As Americans spend their summers at the beach, many are concerned about that ever present threat when visiting the oceans: sharks. While the dominance of the shark is inevitable, there are a few things one can to to prolong life by at least a few minutes.
Don't be bleeding
It's well documented that sharks are attracted to blood and can smell it from many miles away. If you have so much as a paper cut, stay at least 200 yards from the water line (more on this later).

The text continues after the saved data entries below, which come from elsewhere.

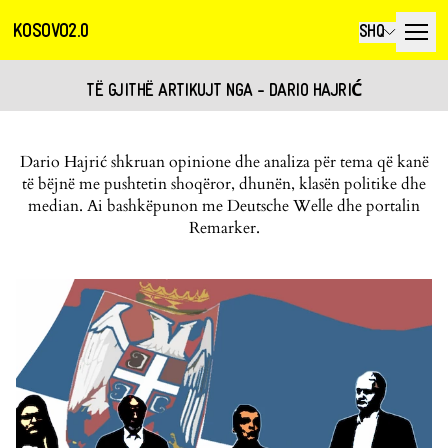
KOSOVO2.0
SHQ
TË GJITHË ARTIKUJT NGA - DARIO HAJRIĆ
Dario Hajrić shkruan opinione dhe analiza për tema që kanë
të bëjnë me pushtetin shoqëror, dhunën, klasën politike dhe
median. Ai bashkëpunon me Deutsche Welle dhe portalin
Remarker.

Don't be involved with questionable lending practices
Sharks love irony.
Don't kill or in any way insult a shark's mother
Sharks are notorious for their unrestrained Oedipal complexes and will pursue you relentlessly if they feel you have done this.
Don't be Steven Spielberg
Steven Spielberg has not gone swimming, not even in a pool since the preproduction phase on Jaws. If you have not seen the movie, don't watch it and if you have, try to forget that you have seen it. Scientists are still trying to ferret out the shark's mind-reading capabilities.
Don't sunbathe
If you must sunbathe, do it at least 200 yards from the water and keep your eyes open, even if it means staring directly into the sun. One day, probably soon, the first land shark will emerge from the water and you don't want to be the first freshly roasted man-sausage on the sand. Evolution. It's happening.
Don't eat
Experts estimate that you should not eat for at least two weeks before going to the beach. The sharks will feel as if you are teasing them. In addition, the weakness brought on by lack of food will help you should a shark attack; you will be too weak to struggle and can silently (or as you scream in pain, there are no rules) make peace with life.